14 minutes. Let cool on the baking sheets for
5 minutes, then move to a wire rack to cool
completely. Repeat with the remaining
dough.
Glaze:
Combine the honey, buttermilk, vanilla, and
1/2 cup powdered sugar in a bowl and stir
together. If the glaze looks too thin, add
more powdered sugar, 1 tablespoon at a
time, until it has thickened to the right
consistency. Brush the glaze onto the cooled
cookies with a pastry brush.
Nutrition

******************************

REQUIREMENT:
Rewrite the text of all the items, changing each "powdered sugar" to "confectioners' sugar" and leaving everything else as it is.

ANSWER TO THIS PROBLEM:
14 minutes. Let cool on the baking sheets for
5 minutes, then move to a wire rack to cool
completely. Repeat with the remaining
dough.
Glaze:
Combine the honey, buttermilk, vanilla, and
1/2 cup confectioners' sugar in a bowl and stir
together. If the glaze looks too thin, add
more confectioners' sugar, 1 tablespoon at a
time, until it has thickened to the right
consistency. Brush the glaze onto the cooled
cookies with a pastry brush.
Nutrition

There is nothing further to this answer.